I dove into the Wayback Machine to backfill the old screenshots. My site isn’t indexed that often – on average about once a month – but I can fill in some of the gaps this way. First I used the Wayback Machine’s CDX Server API to get a list of captures, then I used Playwright to take screenshots. I had to adjust the timeouts to make sure everything loaded correctly, but I got them all to work eventually, and I got a hundred or so historical screenshots.
I was surprised by was how many issues I found. There were 116 captures of my book tracker, and of those 13 were clearly broken – the CSS or images hadn’t been saved, and so the page was unstyled or had gaps where the images were meant to go.
A further 7 were broken in subtle ways, where the HTML and CSS didn’t match.
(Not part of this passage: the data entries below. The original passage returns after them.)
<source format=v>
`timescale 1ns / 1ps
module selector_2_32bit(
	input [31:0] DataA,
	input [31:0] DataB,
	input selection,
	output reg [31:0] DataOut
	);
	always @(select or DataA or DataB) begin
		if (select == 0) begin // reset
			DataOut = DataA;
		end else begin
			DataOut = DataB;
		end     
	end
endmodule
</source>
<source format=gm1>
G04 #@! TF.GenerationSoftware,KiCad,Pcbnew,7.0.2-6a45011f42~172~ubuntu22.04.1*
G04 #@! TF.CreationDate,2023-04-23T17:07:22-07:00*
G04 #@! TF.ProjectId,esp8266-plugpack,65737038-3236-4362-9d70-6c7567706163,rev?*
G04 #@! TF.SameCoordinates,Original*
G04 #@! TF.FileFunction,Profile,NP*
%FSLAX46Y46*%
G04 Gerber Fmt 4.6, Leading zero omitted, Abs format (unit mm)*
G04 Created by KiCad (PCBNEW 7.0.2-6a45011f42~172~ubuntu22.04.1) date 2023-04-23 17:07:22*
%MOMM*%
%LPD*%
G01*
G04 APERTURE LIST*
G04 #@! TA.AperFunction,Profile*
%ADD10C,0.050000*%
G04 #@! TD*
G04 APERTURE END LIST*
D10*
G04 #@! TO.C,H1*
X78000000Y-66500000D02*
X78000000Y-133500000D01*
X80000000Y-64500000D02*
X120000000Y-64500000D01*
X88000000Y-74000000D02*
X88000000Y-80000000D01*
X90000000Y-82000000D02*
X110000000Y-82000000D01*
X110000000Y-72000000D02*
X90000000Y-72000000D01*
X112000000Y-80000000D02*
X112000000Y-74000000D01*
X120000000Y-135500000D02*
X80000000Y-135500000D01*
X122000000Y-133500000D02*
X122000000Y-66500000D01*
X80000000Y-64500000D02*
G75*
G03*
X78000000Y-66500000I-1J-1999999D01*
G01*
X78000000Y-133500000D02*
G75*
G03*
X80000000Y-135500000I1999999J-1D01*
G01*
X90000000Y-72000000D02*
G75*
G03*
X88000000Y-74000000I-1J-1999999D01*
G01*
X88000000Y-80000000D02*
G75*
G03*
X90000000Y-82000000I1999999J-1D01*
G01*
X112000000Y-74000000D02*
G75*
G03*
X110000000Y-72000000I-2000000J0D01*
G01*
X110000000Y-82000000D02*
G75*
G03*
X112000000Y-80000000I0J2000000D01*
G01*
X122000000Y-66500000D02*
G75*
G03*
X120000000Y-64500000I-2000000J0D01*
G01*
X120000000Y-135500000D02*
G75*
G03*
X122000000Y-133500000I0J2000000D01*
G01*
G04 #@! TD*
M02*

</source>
For example, I found one HTML capture from 2021 that’s loading CSS from 2024. The Wayback Machine shows you a working page, but it’s a hallucination – that’s not what the page looked like in 2021. (The rounded corners are a dead giveaway – I didn’t add those until 2022.)
I love the Wayback Machine and I think it’s a great service, but you shouldn’t rely on it to preserve your website. I’m glad these captures exist exist, but they’re a bit shaky as a preservation record. If there’s a website you care about, make sure you have your own system that saves the stuff you think is important – don’t just rely on the Wayback Machine.
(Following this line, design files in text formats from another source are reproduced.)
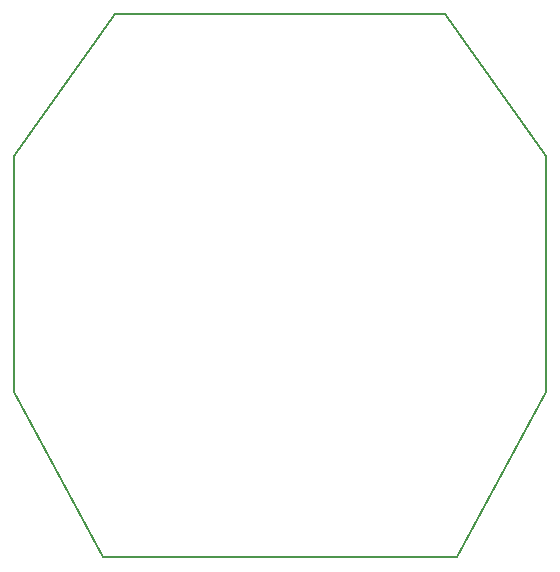
<source format=gbr>
G04 #@! TF.GenerationSoftware,KiCad,Pcbnew,5.0.2-bee76a0~70~ubuntu16.04.1*
G04 #@! TF.CreationDate,2019-02-12T18:50:20+01:00*
G04 #@! TF.ProjectId,MySensors_InCan,4d795365-6e73-46f7-9273-5f496e43616e,rev?*
G04 #@! TF.SameCoordinates,Original*
G04 #@! TF.FileFunction,Profile,NP*
%FSLAX46Y46*%
G04 Gerber Fmt 4.6, Leading zero omitted, Abs format (unit mm)*
G04 Created by KiCad (PCBNEW 5.0.2-bee76a0~70~ubuntu16.04.1) date wto, 12 lut 2019, 18:50:20*
%MOMM*%
%LPD*%
G01*
G04 APERTURE LIST*
%ADD10C,0.150000*%
G04 APERTURE END LIST*
D10*
X131000000Y-142000000D02*
X122500000Y-130000000D01*
X86000000Y-142000000D02*
X94500000Y-130000000D01*
X86000000Y-162000000D02*
X93500000Y-176000000D01*
X123500000Y-176000000D02*
X131000000Y-162000000D01*
X86000000Y-142000000D02*
X86000000Y-162000000D01*
X93500000Y-176000000D02*
X123500000Y-176000000D01*
X131000000Y-142000000D02*
X131000000Y-162000000D01*
X94500000Y-130000000D02*
X122500000Y-130000000D01*
M02*

</source>
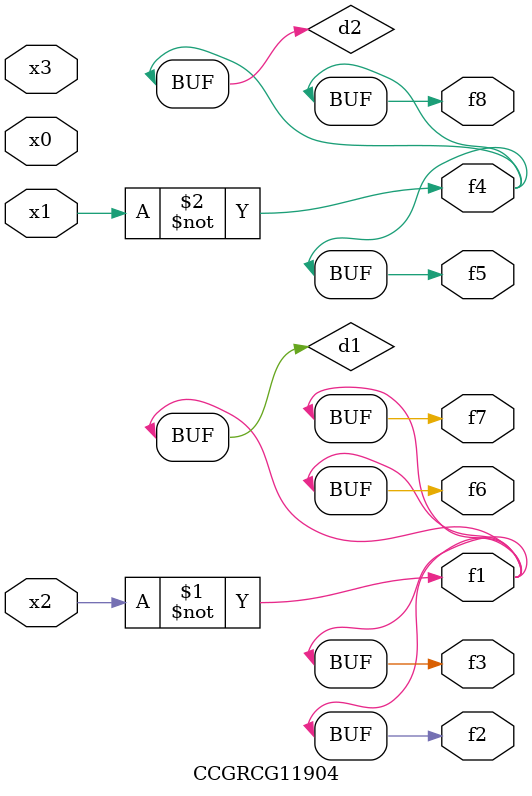
<source format=v>
module CCGRCG11904(
	input x0, x1, x2, x3,
	output f1, f2, f3, f4, f5, f6, f7, f8
);

	wire d1, d2;

	xnor (d1, x2);
	not (d2, x1);
	assign f1 = d1;
	assign f2 = d1;
	assign f3 = d1;
	assign f4 = d2;
	assign f5 = d2;
	assign f6 = d1;
	assign f7 = d1;
	assign f8 = d2;
endmodule

</source>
My scheduled screenshots are now up and running, and every Monday I’ll get a new image to record the visual history of this site.
If you want to set up something similar for your websites, here are the steps:
.github/workflows/take_screenshots.yml
with the contents of the YAML file earlier in this postmatrix
block for the websites you want to screenshotThe best time to start taking regular screenshots of my website was when I registered the domain name. The second best time is now.